-----暴力搜索-hdu 5952 Counting Cliques

A clique is a complete graph, in which there is an edge between every pair of the vertices. Given a graph with N vertices and M edges, your task is to count the number of cliques with a specific size S in the graph.
Input
The first line is the number of test cases. For each test case, the first line contains 3 integers N,M and S (N ≤ 100,M ≤ 1000,2 ≤ S ≤ 10), each of the following M lines contains 2 integers u and v (1 ≤ u < v ≤ N), which means there is an edge between vertices u and v.
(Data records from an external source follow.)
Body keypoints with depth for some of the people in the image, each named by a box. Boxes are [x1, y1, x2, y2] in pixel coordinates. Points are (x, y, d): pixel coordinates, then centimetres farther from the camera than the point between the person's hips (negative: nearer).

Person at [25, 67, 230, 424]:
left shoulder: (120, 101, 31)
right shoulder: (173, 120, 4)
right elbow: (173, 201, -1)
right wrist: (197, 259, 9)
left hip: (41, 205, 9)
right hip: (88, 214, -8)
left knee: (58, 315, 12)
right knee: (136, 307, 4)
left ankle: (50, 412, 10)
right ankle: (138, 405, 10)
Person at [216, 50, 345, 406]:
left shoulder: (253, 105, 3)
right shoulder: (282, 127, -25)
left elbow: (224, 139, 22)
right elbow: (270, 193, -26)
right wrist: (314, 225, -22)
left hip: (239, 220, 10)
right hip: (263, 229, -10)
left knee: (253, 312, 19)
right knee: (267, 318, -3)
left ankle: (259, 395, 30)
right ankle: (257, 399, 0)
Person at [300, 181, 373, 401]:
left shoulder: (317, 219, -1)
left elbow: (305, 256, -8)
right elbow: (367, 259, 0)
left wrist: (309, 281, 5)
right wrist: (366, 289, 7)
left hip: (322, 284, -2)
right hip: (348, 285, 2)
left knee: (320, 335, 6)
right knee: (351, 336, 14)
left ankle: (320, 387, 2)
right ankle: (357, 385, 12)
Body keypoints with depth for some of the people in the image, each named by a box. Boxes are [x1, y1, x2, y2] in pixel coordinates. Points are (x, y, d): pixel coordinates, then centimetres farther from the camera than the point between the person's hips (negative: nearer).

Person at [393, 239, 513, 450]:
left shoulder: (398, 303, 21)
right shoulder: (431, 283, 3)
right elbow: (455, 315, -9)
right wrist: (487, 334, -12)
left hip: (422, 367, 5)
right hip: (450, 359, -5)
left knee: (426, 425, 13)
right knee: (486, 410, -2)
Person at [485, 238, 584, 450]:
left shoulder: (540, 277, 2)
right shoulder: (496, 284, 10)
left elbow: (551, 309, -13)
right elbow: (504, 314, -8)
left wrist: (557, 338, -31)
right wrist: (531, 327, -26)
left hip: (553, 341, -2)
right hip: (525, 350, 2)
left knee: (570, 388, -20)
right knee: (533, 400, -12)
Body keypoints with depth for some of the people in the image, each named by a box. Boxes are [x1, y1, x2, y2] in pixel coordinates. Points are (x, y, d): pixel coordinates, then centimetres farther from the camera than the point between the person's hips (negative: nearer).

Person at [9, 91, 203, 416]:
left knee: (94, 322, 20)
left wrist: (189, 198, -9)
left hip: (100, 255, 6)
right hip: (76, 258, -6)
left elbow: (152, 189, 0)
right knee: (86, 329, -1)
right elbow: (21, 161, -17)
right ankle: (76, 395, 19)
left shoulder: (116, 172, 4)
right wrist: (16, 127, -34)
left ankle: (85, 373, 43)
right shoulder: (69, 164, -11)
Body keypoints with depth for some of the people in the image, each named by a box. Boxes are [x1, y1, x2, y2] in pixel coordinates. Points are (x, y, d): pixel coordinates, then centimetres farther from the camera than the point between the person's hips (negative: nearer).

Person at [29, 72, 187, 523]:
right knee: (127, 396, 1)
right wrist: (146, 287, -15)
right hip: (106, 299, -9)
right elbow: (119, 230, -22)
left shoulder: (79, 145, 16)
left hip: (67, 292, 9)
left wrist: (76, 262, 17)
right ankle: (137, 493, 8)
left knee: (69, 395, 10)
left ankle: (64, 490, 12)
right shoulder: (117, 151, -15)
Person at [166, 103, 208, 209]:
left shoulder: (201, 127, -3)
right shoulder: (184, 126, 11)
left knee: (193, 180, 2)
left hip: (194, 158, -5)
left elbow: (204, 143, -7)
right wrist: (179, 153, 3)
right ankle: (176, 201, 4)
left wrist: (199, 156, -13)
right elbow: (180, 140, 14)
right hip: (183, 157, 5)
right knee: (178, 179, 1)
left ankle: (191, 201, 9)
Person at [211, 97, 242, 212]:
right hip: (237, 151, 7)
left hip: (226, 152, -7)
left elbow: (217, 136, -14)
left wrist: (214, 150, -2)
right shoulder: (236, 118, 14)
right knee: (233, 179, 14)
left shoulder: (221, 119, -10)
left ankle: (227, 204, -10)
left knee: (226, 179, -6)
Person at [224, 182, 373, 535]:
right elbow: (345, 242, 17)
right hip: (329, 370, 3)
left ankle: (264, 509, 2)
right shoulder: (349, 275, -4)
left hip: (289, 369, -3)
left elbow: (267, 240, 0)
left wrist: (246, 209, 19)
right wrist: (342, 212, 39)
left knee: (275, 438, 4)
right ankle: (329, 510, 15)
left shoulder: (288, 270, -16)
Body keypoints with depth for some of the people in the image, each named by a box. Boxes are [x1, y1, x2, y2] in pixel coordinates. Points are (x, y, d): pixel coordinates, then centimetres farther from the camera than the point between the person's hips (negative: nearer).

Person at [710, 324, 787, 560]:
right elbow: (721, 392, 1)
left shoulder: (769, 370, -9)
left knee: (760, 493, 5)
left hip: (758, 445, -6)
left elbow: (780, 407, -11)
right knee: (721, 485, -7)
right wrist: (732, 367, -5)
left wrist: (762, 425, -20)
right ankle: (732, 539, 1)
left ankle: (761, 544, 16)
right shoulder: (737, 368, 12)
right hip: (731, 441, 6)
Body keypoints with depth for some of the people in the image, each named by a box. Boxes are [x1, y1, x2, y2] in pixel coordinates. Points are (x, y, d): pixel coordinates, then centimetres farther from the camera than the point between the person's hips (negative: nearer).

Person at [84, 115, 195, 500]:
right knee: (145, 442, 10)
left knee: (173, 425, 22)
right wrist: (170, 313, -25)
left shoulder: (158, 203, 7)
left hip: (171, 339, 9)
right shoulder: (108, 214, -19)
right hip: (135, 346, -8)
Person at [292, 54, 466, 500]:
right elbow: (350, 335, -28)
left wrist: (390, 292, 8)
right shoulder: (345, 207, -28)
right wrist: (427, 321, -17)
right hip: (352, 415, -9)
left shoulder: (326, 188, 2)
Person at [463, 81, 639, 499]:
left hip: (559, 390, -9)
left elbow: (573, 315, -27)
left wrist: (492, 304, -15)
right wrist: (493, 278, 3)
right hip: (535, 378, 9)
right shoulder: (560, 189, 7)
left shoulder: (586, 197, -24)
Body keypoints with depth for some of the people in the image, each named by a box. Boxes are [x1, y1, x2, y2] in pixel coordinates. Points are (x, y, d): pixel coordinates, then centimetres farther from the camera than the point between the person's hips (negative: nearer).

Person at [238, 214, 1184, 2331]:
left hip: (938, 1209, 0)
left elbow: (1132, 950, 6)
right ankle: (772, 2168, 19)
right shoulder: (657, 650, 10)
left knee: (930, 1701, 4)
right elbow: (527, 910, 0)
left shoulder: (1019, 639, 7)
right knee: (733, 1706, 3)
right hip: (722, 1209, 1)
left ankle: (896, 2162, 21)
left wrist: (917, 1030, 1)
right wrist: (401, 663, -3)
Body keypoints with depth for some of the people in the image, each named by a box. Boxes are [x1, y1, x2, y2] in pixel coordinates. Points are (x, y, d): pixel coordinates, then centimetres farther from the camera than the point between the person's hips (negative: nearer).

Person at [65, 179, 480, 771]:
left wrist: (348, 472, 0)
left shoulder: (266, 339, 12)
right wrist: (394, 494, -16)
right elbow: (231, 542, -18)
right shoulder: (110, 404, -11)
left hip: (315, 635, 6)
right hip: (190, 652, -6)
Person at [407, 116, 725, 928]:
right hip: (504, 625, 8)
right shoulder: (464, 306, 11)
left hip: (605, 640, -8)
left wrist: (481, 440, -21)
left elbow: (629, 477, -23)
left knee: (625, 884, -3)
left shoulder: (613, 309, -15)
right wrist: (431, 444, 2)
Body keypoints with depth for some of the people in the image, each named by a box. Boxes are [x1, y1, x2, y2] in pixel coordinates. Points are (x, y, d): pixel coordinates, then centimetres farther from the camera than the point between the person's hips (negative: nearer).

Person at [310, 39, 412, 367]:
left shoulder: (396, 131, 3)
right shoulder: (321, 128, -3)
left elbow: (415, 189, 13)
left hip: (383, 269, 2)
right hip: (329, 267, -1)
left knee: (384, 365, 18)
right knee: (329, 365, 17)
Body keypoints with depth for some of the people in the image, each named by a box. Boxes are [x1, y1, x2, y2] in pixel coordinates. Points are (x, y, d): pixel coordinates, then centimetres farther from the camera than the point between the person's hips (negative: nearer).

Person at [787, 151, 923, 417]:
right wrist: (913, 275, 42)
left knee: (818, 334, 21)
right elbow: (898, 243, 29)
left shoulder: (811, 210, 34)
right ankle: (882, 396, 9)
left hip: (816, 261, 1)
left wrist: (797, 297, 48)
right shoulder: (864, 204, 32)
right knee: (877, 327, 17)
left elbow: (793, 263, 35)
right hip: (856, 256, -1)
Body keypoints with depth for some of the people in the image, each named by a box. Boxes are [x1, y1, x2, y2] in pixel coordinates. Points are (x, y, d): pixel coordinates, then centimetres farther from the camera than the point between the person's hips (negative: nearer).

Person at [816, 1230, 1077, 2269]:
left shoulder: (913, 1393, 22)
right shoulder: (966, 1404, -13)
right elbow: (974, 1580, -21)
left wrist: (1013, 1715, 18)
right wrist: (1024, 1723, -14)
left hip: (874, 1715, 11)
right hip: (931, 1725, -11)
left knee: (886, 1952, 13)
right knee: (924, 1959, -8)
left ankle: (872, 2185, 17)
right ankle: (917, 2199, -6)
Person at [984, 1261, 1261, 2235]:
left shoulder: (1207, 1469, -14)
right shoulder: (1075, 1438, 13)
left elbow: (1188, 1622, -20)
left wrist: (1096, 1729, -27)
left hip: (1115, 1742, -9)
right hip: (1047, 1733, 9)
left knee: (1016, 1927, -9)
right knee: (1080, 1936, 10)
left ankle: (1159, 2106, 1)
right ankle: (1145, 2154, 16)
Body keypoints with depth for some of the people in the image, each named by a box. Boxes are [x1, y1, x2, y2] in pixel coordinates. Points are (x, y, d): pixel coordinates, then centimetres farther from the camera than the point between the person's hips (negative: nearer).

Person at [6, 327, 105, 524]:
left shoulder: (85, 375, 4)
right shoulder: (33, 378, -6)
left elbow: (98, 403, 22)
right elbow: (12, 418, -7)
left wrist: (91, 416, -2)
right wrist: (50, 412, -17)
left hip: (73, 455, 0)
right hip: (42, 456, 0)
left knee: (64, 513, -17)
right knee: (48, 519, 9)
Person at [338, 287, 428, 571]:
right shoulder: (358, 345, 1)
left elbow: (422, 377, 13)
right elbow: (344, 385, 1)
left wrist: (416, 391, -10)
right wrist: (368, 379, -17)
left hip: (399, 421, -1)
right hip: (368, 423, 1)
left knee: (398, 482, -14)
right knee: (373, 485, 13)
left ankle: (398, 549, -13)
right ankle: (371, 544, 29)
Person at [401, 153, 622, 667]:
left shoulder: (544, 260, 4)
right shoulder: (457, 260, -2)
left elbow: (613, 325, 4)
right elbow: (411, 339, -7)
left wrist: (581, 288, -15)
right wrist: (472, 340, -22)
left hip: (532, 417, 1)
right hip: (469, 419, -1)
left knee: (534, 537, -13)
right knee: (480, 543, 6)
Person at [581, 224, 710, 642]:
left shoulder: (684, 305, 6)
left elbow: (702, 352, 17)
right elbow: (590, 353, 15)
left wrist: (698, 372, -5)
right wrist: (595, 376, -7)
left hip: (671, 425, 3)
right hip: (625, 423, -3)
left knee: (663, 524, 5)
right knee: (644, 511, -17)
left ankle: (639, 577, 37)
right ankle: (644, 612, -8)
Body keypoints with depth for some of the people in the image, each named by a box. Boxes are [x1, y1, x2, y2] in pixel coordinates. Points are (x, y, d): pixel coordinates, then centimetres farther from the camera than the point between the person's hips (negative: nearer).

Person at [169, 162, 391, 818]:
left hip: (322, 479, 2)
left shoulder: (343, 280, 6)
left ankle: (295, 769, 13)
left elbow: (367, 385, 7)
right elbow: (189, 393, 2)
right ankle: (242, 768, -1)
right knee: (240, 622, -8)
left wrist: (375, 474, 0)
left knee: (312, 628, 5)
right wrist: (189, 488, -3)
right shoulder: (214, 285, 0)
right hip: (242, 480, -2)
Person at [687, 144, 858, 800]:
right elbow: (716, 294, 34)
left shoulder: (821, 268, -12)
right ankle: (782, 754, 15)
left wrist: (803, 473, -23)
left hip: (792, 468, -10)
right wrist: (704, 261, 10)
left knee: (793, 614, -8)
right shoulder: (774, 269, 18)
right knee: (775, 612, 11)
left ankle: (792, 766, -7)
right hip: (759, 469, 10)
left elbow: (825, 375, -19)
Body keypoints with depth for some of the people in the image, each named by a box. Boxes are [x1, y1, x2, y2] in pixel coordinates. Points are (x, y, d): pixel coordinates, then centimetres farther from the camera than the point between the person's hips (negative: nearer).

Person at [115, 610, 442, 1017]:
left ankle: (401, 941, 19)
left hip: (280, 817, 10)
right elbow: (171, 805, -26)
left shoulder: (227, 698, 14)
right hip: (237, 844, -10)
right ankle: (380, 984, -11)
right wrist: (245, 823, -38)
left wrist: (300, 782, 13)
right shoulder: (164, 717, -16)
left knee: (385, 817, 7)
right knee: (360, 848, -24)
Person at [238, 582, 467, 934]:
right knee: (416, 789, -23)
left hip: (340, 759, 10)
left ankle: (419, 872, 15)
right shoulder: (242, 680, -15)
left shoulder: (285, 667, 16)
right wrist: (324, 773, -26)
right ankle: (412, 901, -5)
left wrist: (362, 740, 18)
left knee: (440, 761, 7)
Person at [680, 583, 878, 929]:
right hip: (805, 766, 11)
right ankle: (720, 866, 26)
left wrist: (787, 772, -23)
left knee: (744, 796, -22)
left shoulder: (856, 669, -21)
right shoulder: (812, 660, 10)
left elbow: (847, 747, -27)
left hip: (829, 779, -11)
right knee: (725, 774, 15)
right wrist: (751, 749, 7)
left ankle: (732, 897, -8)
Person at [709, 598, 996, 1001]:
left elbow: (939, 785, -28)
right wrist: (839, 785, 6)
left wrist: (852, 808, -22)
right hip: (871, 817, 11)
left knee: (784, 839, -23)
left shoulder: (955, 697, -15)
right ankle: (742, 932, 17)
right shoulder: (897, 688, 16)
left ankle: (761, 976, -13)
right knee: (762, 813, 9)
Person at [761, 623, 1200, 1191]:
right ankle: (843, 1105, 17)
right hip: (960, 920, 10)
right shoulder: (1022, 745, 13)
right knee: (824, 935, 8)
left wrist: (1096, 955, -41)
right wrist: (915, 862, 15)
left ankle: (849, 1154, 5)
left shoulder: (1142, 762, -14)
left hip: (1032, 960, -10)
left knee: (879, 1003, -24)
It is guaranteed that the maximum degree of the vertices is no larger than 20.
Output
For each test case, output the number of cliques with size S in the graph.
Sample Input
3
4 3 2
1 2
2 3
3 4
5 9 3
1 3
1 4
1 5
2 3
2 4
2 5
3 4
3 5
4 5
6 15 4
1 2
1 3
1 4
1 5
1 6
2 3
2 4
2 5
2 6
3 4
3 5
3 6
4 5
4 6
5 6
Sample Output
3
7
15
….瞎写然后就过了

#include <iostream>
#include <cstring>
#include <cstdio>
#include <cmath>
#include <vector>
#include <algorithm>
using namespace std;

const int maxn=905;
const int M=9005;
int n,m,s;
int ans,flag,coun;
vector<int>g[M];
int pos[maxn],vis[maxn][maxn];

void dfs(int u)
{
    if(coun==s)
    {
        ans++;
        return;
    }
    for(int i=0; i<g[u].size(); i++)
    {
        int to=g[u][i];
        for(int k=1; k<=coun; k++)
        {
            flag=0;
            if(vis[to][pos[k]]==0||vis[pos[k]][to]==0)
            {
                flag=1;
                break;
            }
        }
        if(flag==0)
        {
            coun++;
            pos[coun]=to;
            dfs(to);
            pos[coun]=0;
            coun--;
        }
    }
}

int main()
{
    int t;
    scanf("%d",&t);
    while(t--)
    {
        for(int i=0;i<=n;i++)
            g[i].clear();
        memset(vis,0,sizeof(vis));
        int x,y;
        scanf("%d%d%d",&n,&m,&s);
        for(int i=0; i<m; i++)
        {
            scanf("%d%d",&x,&y);
            vis[x][y]=1;
            vis[y][x]=1;
             g[x].push_back(y);
        }
        ans=0;
        for(int i=1; i<=n; i++)
        {
            coun=1;
            for(int j=0;j<=n;j++)
            {
                  if(j==1) pos[j]=i;
            else pos[j]=0;
            }
            dfs(i);
        }
        printf("%d\n",ans);
    }
}